Jumbos, lend me your pants—or just stash them in the bushes next to West. On Monday, March 14, 2011, the Tufts Daily reported that Tufts University President Larry Bacow had made the decision to discontinue the school’s sanctioning of NQR (what the administration calls Nighttime Quad Reception, but what everyone who’s anyone calls Naked Quad Run). The decision was a complex one, and it is not up to me to question President Bacow’s rationale for canceling the event. The Daily article cited Bacow’s concerns regarding student safety as the impetus for the event’s cancellation, and anyone who was present, either running or spectating, at the last NQR will have a hard time arguing for the run’s safeness. Bacow cited student alcohol abuse as a major concern, and the article also briefly mentioned Spring Fling as another concerning event on the minds of the administration and the Board of Trustees.
This article, while in agreement with Larry Bacow’s concern for student health and safety, is a call to arms. NQR must not die, because along with it will die students’ power to determine our own fate, to determine for ourselves what is safe; what is responsible; what is ‘fun.’ We must not be preoccupied with feelings of anger or distrust at the school’s decision to cancel what has a become a tradition of exercising freedom (as well as a good source of cardio), a somewhat rare instance of school spirit and a much-needed expulsion of a semester’s worth of stress. Rather, we must continue to fight for NQR’s recurrence—with or without the administration’s approval. I know that the (second) most memorable part of my NQRing experiences has been (after being really cold) the wave of camaraderie and relief that washes over me as I’m running ‘round the Rez quad. It is nights like NQR that we push our impending finals to the back of our minds, truly enjoy one another’s company and celebrate what has been another wonderful semester at Tufts. NQR is catharsis, it is a culmination, a finale.

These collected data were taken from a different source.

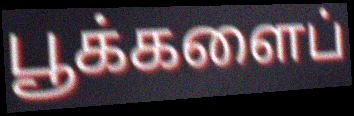
பூக்களைப்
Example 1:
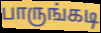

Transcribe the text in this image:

பாருங்கடி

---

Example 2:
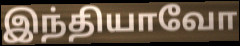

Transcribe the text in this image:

இந்தியாவோ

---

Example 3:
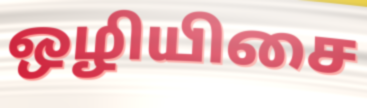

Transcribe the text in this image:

ஒழியிசை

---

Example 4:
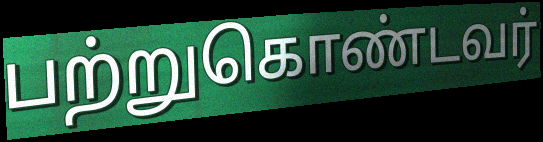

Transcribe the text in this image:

பற்றுகொண்டவர்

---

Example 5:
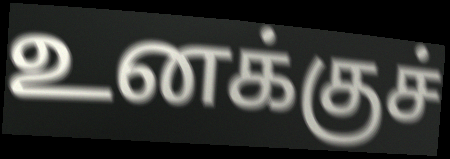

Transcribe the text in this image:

உனக்குச்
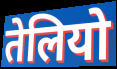
तेलियो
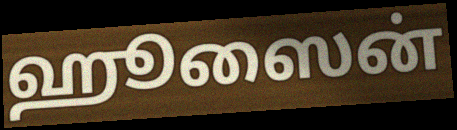
ஹூஸைன்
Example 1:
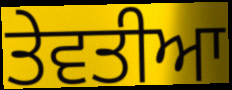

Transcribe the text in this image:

ਤੇਵਤੀਆ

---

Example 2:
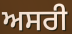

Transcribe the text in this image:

ਅਸਰੀ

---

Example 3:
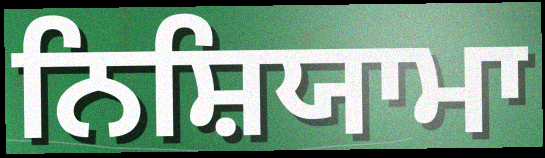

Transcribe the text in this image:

ਨਿਸ਼ਿਯਾਮਾ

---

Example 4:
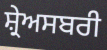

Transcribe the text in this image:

ਸ਼੍ਰੇਅਸਬਰੀ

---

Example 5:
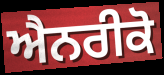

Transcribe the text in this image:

ਐਨਰੀਕੋ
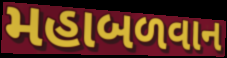
મહાબળવાન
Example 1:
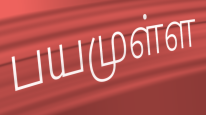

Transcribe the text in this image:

பயமுள்ள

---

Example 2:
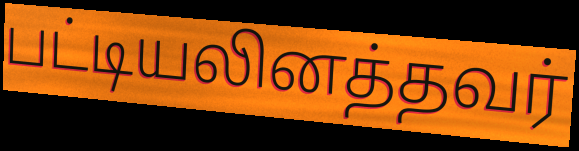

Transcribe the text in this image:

பட்டியலினத்தவர்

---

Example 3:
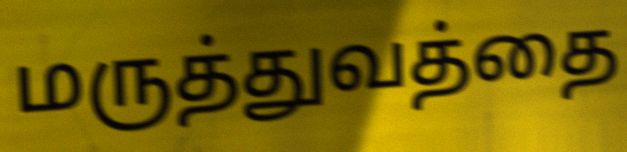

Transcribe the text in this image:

மருத்துவத்தை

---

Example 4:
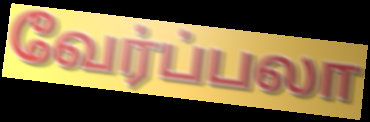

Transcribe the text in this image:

வேர்ப்பலா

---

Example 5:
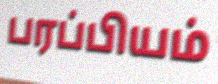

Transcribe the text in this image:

பரப்பியம்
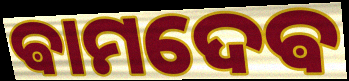
ଵାମଦେଵ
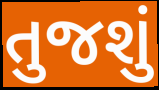
તુજશું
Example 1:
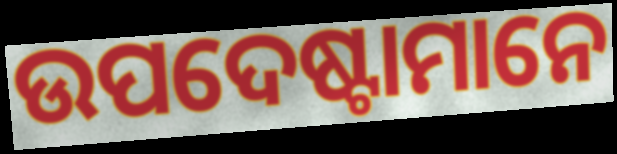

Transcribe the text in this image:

ଉପଦେଷ୍ଟାମାନେ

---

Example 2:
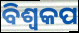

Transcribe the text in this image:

ବିଶ୍ବକପ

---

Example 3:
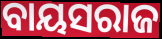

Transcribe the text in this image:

ବାୟସରାଜ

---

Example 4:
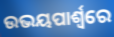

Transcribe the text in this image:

ଉଭୟପାର୍ଶ୍ବରେ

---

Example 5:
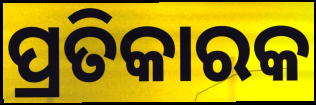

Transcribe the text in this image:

ପ୍ରତିକାରକ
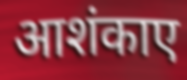
आशंकाए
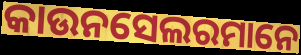
କାଉନସେଲରମାନେ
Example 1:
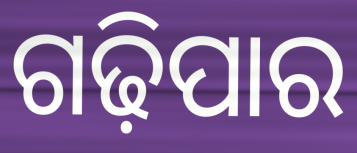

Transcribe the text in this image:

ଗଢ଼ିପାର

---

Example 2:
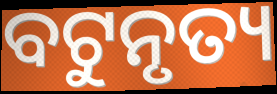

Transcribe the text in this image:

ବଟୁନୃତ୍ୟ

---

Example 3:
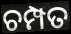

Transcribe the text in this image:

ଚମ୍ପତ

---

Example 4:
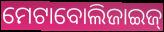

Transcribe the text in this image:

ମେଟାବୋଲିଜାଇଜ୍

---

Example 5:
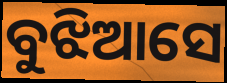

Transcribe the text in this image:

ବୁଝିଆସେ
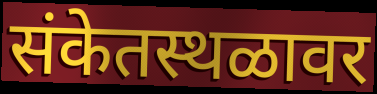
संकेतस्थळावर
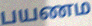
பயணம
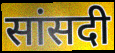
सांसदी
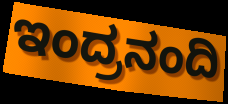
ಇಂದ್ರನಂದಿ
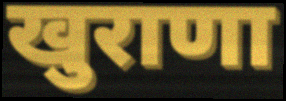
खुराणा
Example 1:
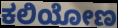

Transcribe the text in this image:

ಕಲಿಯೋಣ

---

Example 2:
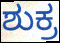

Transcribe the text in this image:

ಶುಕ್ರ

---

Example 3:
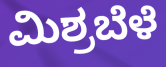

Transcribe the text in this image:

ಮಿಶ್ರಬೆಳೆ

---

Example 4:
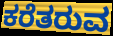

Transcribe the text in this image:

ಕರೆತರುವ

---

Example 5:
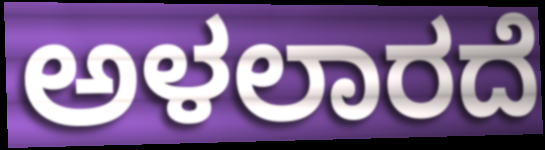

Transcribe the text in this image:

ಅಳಲಾರದೆ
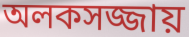
অলকসজ্জায়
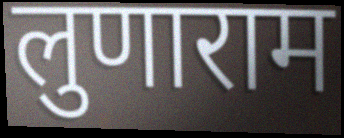
लुणाराम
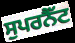
ਸੁਪਰਨੈੱਟ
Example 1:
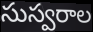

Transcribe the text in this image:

సుస్వరాల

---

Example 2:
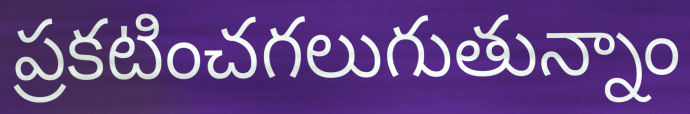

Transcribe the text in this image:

ప్రకటించగలుగుతున్నాం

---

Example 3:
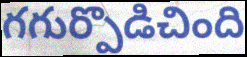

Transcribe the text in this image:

గగుర్పొడిచింది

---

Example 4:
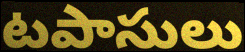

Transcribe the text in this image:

టపాసులు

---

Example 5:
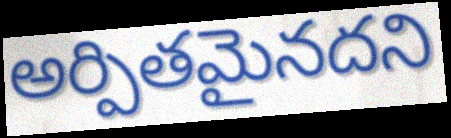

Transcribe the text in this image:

అర్పితమైనదని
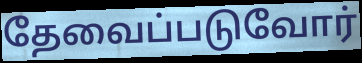
தேவைப்படுவோர்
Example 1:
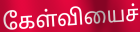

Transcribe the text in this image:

கேள்வியைச்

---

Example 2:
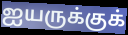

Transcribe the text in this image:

ஐயருக்குக்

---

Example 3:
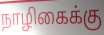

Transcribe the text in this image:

நாழிகைக்கு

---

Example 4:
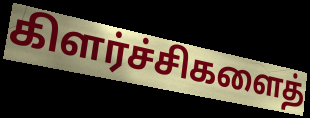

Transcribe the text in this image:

கிளர்ச்சிகளைத்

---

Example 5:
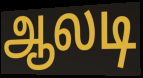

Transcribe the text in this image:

ஆலடி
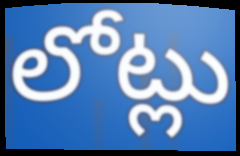
లోట్లు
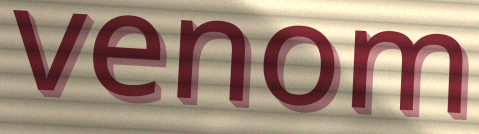
venom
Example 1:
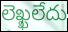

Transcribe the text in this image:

లెఖ్ఖలేదు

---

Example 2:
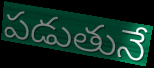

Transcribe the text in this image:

పడుతునే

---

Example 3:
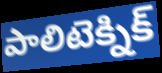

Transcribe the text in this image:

పాలిటెక్నిక్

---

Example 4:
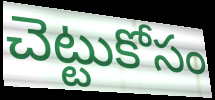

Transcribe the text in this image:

చెట్టుకోసం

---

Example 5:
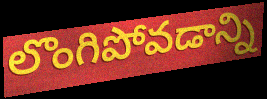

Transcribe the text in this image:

లొంగిపోవడాన్ని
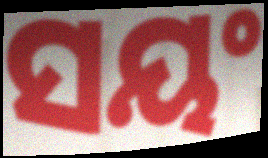
ସୟଂ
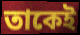
তাকেই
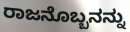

While I applaud Bacow’s concern for the student body’s general health, I regret the timing and manner of his decision. Though the Daily article mentions that the issue of whether or not to cancel NQR has been discussed for years, the fact the Bacow has chosen this semester, his last at Tufts, to make such a controversial decision seems, to me, to show rare hints of cowardice. One could argue that Bacow has made this choice in order to make things easier for his successor, Anthony Monaco, so that Monaco wouldn’t have to make such an unpopular decision in his first years in office. I, however, would argue that if anything, this decision has put Monaco in a worse situation than before. The last day of classes next winter will inevitably be tension-filled and I think Monaco should have had a chance to deal with the event on his own instead of being forced to face the aftermath of a sudden prohibition by his predecessor.
I would be the first to admit that Larry Bacow is regarded as a Tuftonian hero, a legend, an exception to the typically inaccessible and authoritarian university president. My first thoughts at the announcement of his resignation were of grief and disappointment that I would not get a chance to eat a senior dinner at Gifford house with him or receive his speech at graduation. It pains me to say that the cancellation of NQR shows President Bacow in a different light. Instead of dealing with the safety concerns in a way that enables students to continue a time-honored tradition, he is merely outlawing it and, in essence, walking away.
Fortunately, my last comment is my most hopeful. The administration, the president and the Board of Trustees may have condemned our naked run, but it was never these people who made NQR the wonderful event it is. Though I always appreciate the hot chocolate and doughnuts provided, I can bring my own snacks. The fences and hay bales helped me demarcate the running path, but after two nights of running naked around the quad (and almost two years of walking next to, around, and across it), I think I can manage to properly navigate a rectangle. Finally, while TUPD managed to provide us with obstacles (multi-color ghosts to our naked Pac men and women), I somehow think NQR would go even more smoothly without the requisite police brutality. What I’m saying is this: Never Quit Running. NQR is about us. It’s about throwing our academic and personal issues—and clothing—to the wind in a maenadic ritual and running freely, if only for one night, before sinking back to the drudgery of finals. I’m saying run with me next winter. Clothing optional, responsibility mandatory: prove to the administration that NQR can be safe and incident free. Bring your friends, your friends’ friends, your professor if you want. Don’t bring townies—it’s always weird. We’ll run with or without the administration’s help or approval in a statement that says: we respect your authority but this is about us; about our expression. We can do this alone. We will Never Quit Running.